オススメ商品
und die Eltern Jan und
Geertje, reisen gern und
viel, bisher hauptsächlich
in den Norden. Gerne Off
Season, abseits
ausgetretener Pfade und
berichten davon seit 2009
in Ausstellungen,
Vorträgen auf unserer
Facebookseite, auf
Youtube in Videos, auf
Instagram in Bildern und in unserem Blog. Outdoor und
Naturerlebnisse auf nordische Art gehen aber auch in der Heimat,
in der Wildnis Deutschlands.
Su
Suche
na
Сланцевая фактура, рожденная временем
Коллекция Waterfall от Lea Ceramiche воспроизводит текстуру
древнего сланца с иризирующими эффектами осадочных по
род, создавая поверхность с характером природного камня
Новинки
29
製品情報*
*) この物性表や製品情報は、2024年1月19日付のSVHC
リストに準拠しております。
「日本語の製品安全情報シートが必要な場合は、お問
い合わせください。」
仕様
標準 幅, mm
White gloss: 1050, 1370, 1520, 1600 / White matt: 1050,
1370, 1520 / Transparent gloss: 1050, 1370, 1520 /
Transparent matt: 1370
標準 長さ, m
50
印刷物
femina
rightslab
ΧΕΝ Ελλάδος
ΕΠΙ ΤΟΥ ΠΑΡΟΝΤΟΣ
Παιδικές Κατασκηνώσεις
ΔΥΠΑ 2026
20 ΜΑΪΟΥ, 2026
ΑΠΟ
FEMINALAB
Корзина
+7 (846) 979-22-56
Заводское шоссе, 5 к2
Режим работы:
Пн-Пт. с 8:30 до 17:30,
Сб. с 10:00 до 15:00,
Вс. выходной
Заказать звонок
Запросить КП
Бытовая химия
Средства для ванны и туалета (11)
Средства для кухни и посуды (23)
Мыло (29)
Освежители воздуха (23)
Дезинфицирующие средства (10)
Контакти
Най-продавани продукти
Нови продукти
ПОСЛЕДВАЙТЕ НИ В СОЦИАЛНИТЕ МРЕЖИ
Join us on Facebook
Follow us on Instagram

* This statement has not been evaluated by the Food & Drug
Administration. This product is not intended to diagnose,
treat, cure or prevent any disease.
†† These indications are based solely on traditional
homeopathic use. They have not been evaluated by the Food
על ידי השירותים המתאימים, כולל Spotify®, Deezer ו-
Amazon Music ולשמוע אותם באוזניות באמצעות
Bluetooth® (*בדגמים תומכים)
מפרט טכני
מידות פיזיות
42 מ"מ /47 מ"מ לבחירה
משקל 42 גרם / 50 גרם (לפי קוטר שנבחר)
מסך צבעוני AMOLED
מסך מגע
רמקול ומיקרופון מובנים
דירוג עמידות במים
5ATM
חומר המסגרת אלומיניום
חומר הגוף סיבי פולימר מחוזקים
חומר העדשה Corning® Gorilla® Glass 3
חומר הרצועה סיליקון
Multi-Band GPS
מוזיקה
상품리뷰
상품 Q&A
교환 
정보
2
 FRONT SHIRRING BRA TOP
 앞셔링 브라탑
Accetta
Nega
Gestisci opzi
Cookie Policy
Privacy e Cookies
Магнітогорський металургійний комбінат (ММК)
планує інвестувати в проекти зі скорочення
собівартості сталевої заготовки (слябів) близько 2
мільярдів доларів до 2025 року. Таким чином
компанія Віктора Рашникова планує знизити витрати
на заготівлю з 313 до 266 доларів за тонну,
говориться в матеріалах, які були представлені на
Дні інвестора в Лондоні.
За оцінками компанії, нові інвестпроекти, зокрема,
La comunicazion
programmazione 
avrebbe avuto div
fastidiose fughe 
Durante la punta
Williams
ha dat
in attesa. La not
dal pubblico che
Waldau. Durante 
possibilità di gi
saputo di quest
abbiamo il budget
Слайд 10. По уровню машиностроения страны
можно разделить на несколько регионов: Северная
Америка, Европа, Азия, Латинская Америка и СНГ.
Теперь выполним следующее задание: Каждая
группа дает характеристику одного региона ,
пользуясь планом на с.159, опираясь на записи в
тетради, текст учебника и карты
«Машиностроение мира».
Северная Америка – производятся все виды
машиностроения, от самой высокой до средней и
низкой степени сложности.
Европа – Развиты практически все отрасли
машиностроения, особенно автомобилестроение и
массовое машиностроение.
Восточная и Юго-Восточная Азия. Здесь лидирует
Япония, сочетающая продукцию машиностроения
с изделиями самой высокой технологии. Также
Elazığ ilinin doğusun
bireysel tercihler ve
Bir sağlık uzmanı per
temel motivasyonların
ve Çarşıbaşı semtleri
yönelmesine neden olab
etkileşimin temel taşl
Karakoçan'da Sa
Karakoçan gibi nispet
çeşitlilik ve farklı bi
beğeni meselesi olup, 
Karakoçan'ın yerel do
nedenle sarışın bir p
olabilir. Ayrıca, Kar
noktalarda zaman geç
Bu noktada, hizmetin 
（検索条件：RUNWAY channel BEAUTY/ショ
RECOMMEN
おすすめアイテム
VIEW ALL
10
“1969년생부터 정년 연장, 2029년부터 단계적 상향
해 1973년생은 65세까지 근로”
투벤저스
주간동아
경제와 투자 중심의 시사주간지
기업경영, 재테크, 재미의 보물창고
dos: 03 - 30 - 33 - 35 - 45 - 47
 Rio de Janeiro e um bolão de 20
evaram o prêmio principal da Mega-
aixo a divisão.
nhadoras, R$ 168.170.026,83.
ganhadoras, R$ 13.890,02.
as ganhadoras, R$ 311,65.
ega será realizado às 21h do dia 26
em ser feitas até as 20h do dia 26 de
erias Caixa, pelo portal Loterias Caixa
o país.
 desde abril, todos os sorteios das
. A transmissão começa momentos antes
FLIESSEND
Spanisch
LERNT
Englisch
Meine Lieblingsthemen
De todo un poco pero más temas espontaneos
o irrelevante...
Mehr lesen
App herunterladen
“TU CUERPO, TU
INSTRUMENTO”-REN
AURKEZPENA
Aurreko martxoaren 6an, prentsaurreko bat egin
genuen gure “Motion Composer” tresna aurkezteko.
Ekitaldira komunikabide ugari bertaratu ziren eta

> **Try it**
Reproduce the listing above verbatim, line by line, from its first line through its last.

> **Expected output**
オススメ商品
und die Eltern Jan und
Geertje, reisen gern und
viel, bisher hauptsächlich
in den Norden. Gerne Off
Season, abseits
ausgetretener Pfade und
berichten davon seit 2009
in Ausstellungen,
Vorträgen auf unserer
Facebookseite, auf
Youtube in Videos, auf
Instagram in Bildern und in unserem Blog. Outdoor und
Naturerlebnisse auf nordische Art gehen aber auch in der Heimat,
in der Wildnis Deutschlands.
Su
Suche
na
Сланцевая фактура, рожденная временем
Коллекция Waterfall от Lea Ceramiche воспроизводит текстуру
древнего сланца с иризирующими эффектами осадочных по
род, создавая поверхность с характером природного камня
Новинки
29
製品情報*
*) この物性表や製品情報は、2024年1月19日付のSVHC
リストに準拠しております。
「日本語の製品安全情報シートが必要な場合は、お問
い合わせください。」
仕様
標準 幅, mm
White gloss: 1050, 1370, 1520, 1600 / White matt: 1050,
1370, 1520 / Transparent gloss: 1050, 1370, 1520 /
Transparent matt: 1370
標準 長さ, m
50
印刷物
femina
rightslab
ΧΕΝ Ελλάδος
ΕΠΙ ΤΟΥ ΠΑΡΟΝΤΟΣ
Παιδικές Κατασκηνώσεις
ΔΥΠΑ 2026
20 ΜΑΪΟΥ, 2026
ΑΠΟ
FEMINALAB
Корзина
+7 (846) 979-22-56
Заводское шоссе, 5 к2
Режим работы:
Пн-Пт. с 8:30 до 17:30,
Сб. с 10:00 до 15:00,
Вс. выходной
Заказать звонок
Запросить КП
Бытовая химия
Средства для ванны и туалета (11)
Средства для кухни и посуды (23)
Мыло (29)
Освежители воздуха (23)
Дезинфицирующие средства (10)
Контакти
Най-продавани продукти
Нови продукти
ПОСЛЕДВАЙТЕ НИ В СОЦИАЛНИТЕ МРЕЖИ
Join us on Facebook
Follow us on Instagram

* This statement has not been evaluated by the Food & Drug
Administration. This product is not intended to diagnose,
treat, cure or prevent any disease.
†† These indications are based solely on traditional
homeopathic use. They have not been evaluated by the Food
על ידי השירותים המתאימים, כולל Spotify®, Deezer ו-
Amazon Music ולשמוע אותם באוזניות באמצעות
Bluetooth® (*בדגמים תומכים)
מפרט טכני
מידות פיזיות
42 מ"מ /47 מ"מ לבחירה
משקל 42 גרם / 50 גרם (לפי קוטר שנבחר)
מסך צבעוני AMOLED
מסך מגע
רמקול ומיקרופון מובנים
דירוג עמידות במים
5ATM
חומר המסגרת אלומיניום
חומר הגוף סיבי פולימר מחוזקים
חומר העדשה Corning® Gorilla® Glass 3
חומר הרצועה סיליקון
Multi-Band GPS
מוזיקה
상품리뷰
상품 Q&A
교환 
정보
2
 FRONT SHIRRING BRA TOP
 앞셔링 브라탑
Accetta
Nega
Gestisci opzi
Cookie Policy
Privacy e Cookies
Магнітогорський металургійний комбінат (ММК)
планує інвестувати в проекти зі скорочення
собівартості сталевої заготовки (слябів) близько 2
мільярдів доларів до 2025 року. Таким чином
компанія Віктора Рашникова планує знизити витрати
на заготівлю з 313 до 266 доларів за тонну,
говориться в матеріалах, які були представлені на
Дні інвестора в Лондоні.
За оцінками компанії, нові інвестпроекти, зокрема,
La comunicazion
programmazione 
avrebbe avuto div
fastidiose fughe 
Durante la punta
Williams
ha dat
in attesa. La not
dal pubblico che
Waldau. Durante 
possibilità di gi
saputo di quest
abbiamo il budget
Слайд 10. По уровню машиностроения страны
можно разделить на несколько регионов: Северная
Америка, Европа, Азия, Латинская Америка и СНГ.
Теперь выполним следующее задание: Каждая
группа дает характеристику одного региона ,
пользуясь планом на с.159, опираясь на записи в
тетради, текст учебника и карты
«Машиностроение мира».
Северная Америка – производятся все виды
машиностроения, от самой высокой до средней и
низкой степени сложности.
Европа – Развиты практически все отрасли
машиностроения, особенно автомобилестроение и
массовое машиностроение.
Восточная и Юго-Восточная Азия. Здесь лидирует
Япония, сочетающая продукцию машиностроения
с изделиями самой высокой технологии. Также
Elazığ ilinin doğusun
bireysel tercihler ve
Bir sağlık uzmanı per
temel motivasyonların
ve Çarşıbaşı semtleri
yönelmesine neden olab
etkileşimin temel taşl
Karakoçan'da Sa
Karakoçan gibi nispet
çeşitlilik ve farklı bi
beğeni meselesi olup, 
Karakoçan'ın yerel do
nedenle sarışın bir p
olabilir. Ayrıca, Kar
noktalarda zaman geç
Bu noktada, hizmetin 
（検索条件：RUNWAY channel BEAUTY/ショ
RECOMMEN
おすすめアイテム
VIEW ALL
10
“1969년생부터 정년 연장, 2029년부터 단계적 상향
해 1973년생은 65세까지 근로”
투벤저스
주간동아
경제와 투자 중심의 시사주간지
기업경영, 재테크, 재미의 보물창고
dos: 03 - 30 - 33 - 35 - 45 - 47
 Rio de Janeiro e um bolão de 20
evaram o prêmio principal da Mega-
aixo a divisão.
nhadoras, R$ 168.170.026,83.
ganhadoras, R$ 13.890,02.
as ganhadoras, R$ 311,65.
ega será realizado às 21h do dia 26
em ser feitas até as 20h do dia 26 de
erias Caixa, pelo portal Loterias Caixa
o país.
 desde abril, todos os sorteios das
. A transmissão começa momentos antes
FLIESSEND
Spanisch
LERNT
Englisch
Meine Lieblingsthemen
De todo un poco pero más temas espontaneos
o irrelevante...
Mehr lesen
App herunterladen
“TU CUERPO, TU
INSTRUMENTO”-REN
AURKEZPENA
Aurreko martxoaren 6an, prentsaurreko bat egin
genuen gure “Motion Composer” tresna aurkezteko.
Ekitaldira komunikabide ugari bertaratu ziren eta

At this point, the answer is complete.